Someone said they hope this thread will continue on for a while, I have to agree!
There is a lot If good info being posted and statements about employees can help other shops and maybe employees.
 
Still the case cause most shop owners won't pay guys what they are worth, work the crap out of them and still want more. At least every shop that I've worked at has been like that. I'm going to be leaving my job soon. Can't get here quick enough actually.:)

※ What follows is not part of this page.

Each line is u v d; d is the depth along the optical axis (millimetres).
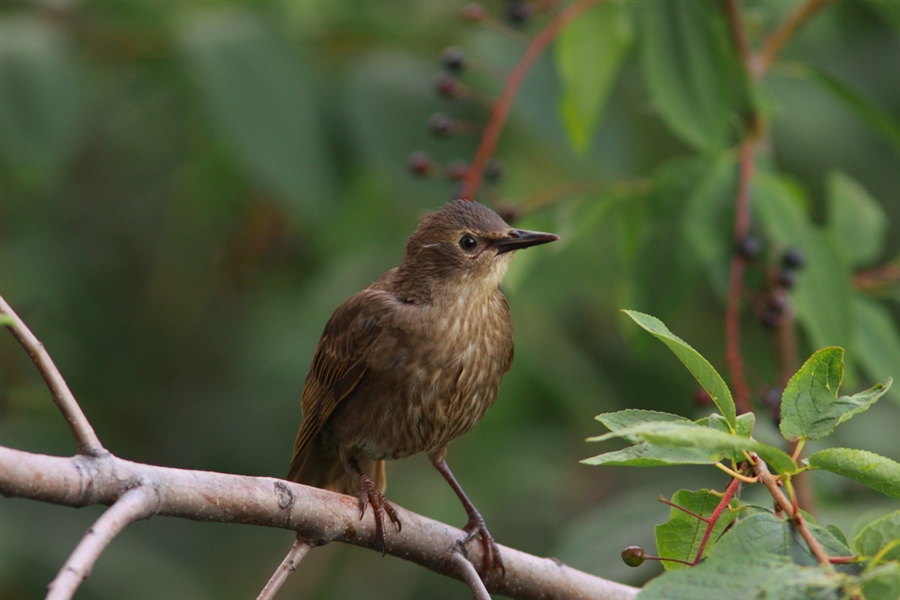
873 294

Exactly the reason I finally left the dealership rat race and opened my own shop 17 years ago. Dealer had 2 downdraft bake booths, 2 prep stations, and a manager that had to run over 400,000 a month before he got paid anything. Had assistant managers(5) for every insurance company that all wanted their car next. I had 4 to 5 helpers and we ran 400- 600 hours a week. I painted all the cars, ordered all the material, wrote all the paint supplements, paid my helpers (one on commission, rest on salary), and dealt with all the managers. I pretty much ran my own business out of their paint shop, made lots of money, and was slowly killing myself. Finally had enough when they started writing HOT or VERY HOT on the windshield of every car and got into it with the manager over a bumper that didn't get painted before I went to lunch( I got it at 9:30 that morning finished in 80#:mad:) I treated all my employees to lunch every Friday, treated them with respect, and paid them all way better than the going rates. I decided to start my own business 17 years ago and it grew quickly, and I've had some really good employees that I paid 50% commission (unheard of these days) on collision and restoration. The pressure was getting to me trying to keep up with the growth, so 7 years ago I moved to a smaller shop, and only have 1 employee besides my wife. I have a list of restorations 2 years long and do smaller wrecks for long time customers and referrals. I don't make near as much money, but I pretty much work on what I want and at my own pace, and probably added a few years to my life.
 
Not trying to turn this into a rant but maybe this can be a heads up for guys looking to make this their profession. For me everywhere I've worked has been the same story, incompetent mangers/owners doing as little as possible, passing responsibility down the chain,, and never ending rush deadlines. I've worked commission at a Shop where they (management) were writing 2 sets of estimates. The actual one, and one for the employees. They would shave 30% or so off the actual estimate when you got the work order. Worked at that place over a year before I found that out. You have to be really careful working commission as I have heard from other guys that is more common than you think. A common theme I've found is dishonesty. Others would call it lying. To the employees, to the customer. Shortchanging the Customer on the repair. Getting chastised when you object to doing that. One Shop I was at Owners wife handled the payroll. She would shave your hours unless you made sure you totaled them yourself and wrote it on your timecard!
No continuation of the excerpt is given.